Silicon Valley Bank (SVB) and the Cannabis Industry – Cannabis | weed | marijuana
What is the relationship between Silicon Valley Bank (SVB) – the largest US bank failure since 2008 – and the cannabis industry?
Luckily, SVB doesn’t have (or had?) no cannabis companies as significant customers. Despite the venture capital investors pumped into the industry, US cannabis banking remains elusive.
However, the cannabis industry will feel the effects of SVB’s collapse. Here’s how.
Silicon Valley Bank (SVB) and the cannabis industry
While SVB doesn’t have any major cannabis companies on its list, it did have a few smaller cannabis companies.
However, this is less about the direct exposure of the cannabis industry to SVB. Whether your local cannabis industry banks (or had?) with the SVB is irrelevant.
Just as it was irrelevant in 2008 whether Fannie Mae and Freddie Mac guaranteed your mortgage, everyone felt the hit – even people in different countries.
Canada’s banking sector is often unfairly praised for being “stable,” while American banks are ruthless. But that doesn’t take into account the secret Fed bailouts that Canadian banks have received.
As the SVB collapse spreads, small credit unions will be one of the first causalities. And they won’t get billion-dollar bailouts from Washington.
And of course, cut off from traditional banking services, cannabis companies depend on small credit unions.
But how likely is it that SVB will spread? Signature, First Republic and Charles Schwab are already following in SVB’s footsteps.
But Federal Reserve Chair Jerome Powell said banks are “well capitalized” and he’s supposed to be the expert, right?
What happened?
The cannabis industry will feel the collapse of SVB because every sector will feel the consequences.
Fed Chairman Powell is not an “expert” but a stooge — the media liaison for the corporate-sovereign counterfeiting cartel.
Consider what Murray Rothbard, a real expert, said in What Has Government done to our Money? writes:
The bank creates new money out of thin air and does not have to acquire money through the production and sale of its services like everyone else. In short, the bank is already bankrupt at any time; but its bankruptcy is only revealed when customers become suspicious and trigger “bank runs”.
One accounting trick places government bonds as either “available for sale” or “held to maturity.” Silicon Valley Bank had $91.3 billion in securities classified as held to maturity at the end of the year.
Held-to-maturity enabled the SVB to “exclude paper losses on these holdings from both its income and its equity”.
In a footnote to its financials, the bank said the value of these “held-to-maturity” securities was $15.1 billion below its book value.
“The fair value gap at the end of the year was nearly the size of SVB’s total equity of $16.3 billion,” the Wall Street Journal article reads.
SVB is just the beginning
The cannabis industry should take note of this; This is not a SVB specific situation.
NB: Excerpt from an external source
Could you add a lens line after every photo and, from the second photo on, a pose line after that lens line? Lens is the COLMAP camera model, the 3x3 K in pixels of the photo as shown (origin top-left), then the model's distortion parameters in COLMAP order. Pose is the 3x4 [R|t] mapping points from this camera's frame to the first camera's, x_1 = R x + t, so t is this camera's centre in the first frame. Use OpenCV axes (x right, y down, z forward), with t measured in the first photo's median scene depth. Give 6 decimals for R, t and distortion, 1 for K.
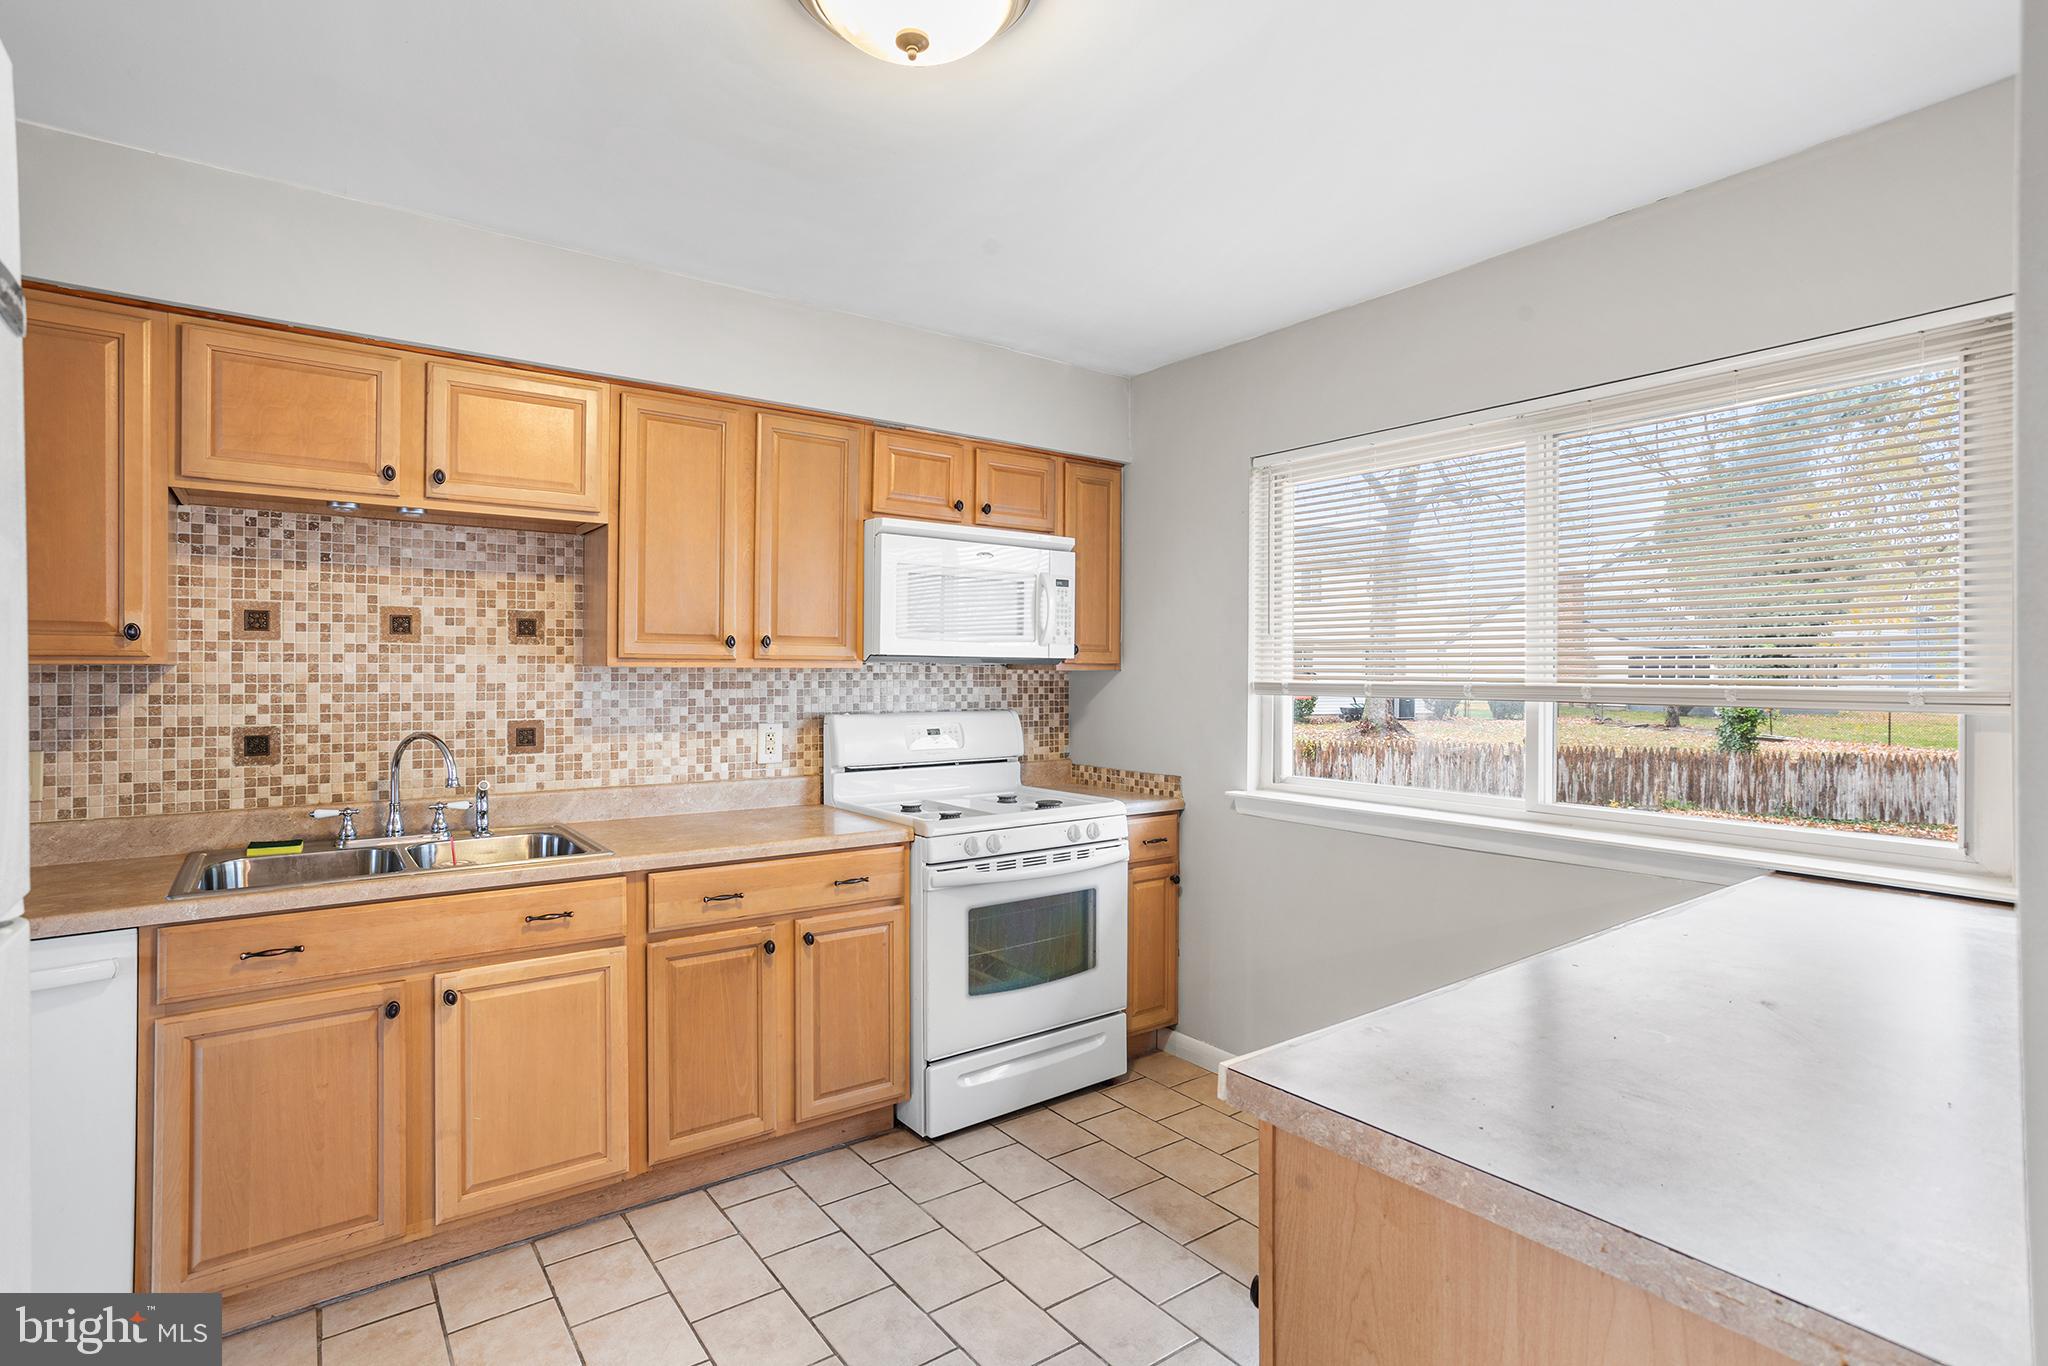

Investment capital dried up.
The Federal Deposit Insurance Corp. (FDIC) reported that US banks’ unrealized losses on available-for-sale held-to-maturity securities totaled $690 billion as of September 30, up almost fifty percent sequentially.
FDIC Chairman Martin Grünberg said in a speech on December 1, 2022:
The combination of long maturities of longer-dated assets and modest declines in deposits highlights the risk that these unrealized losses could turn into actual losses should banks have to sell assets to meet their liquidity needs.
In fact, SVB’s official reason for selling was to raise fresh capital. “We expect our clients to continue to see higher interest rates, depressed public and private markets, and increased cash burn as they invest in their businesses.”
But as Murray Rothbard pointed out,
No other business can go bankrupt overnight just because its customers decide to repossess their own property. No other business creates fictional new money that evaporates in true measurement.
SVB & the cannabis industry
We have not resolved anything from the 2008 crisis. The banks are still corrupt as hell. And the government is in bed with them.
Occupy Wall Street was a rational response to the election of anti-war, anti-bank bailout Barack Obama and the realization that he is on the same payroll as the Bush family.
Of course, instead of stinking up a park, the occupiers could have implemented some nonviolent strategies.
Rather than allowing the corporate press to effectively play the race card, hopefully this time we can unite and realize it’s not black versus white or rich versus poor.
Some make a living by providing goods and services. That’s most of us. But some people extort wealth, fake money, and manipulate interest rates.
These people are criminals. It’s time to call them that.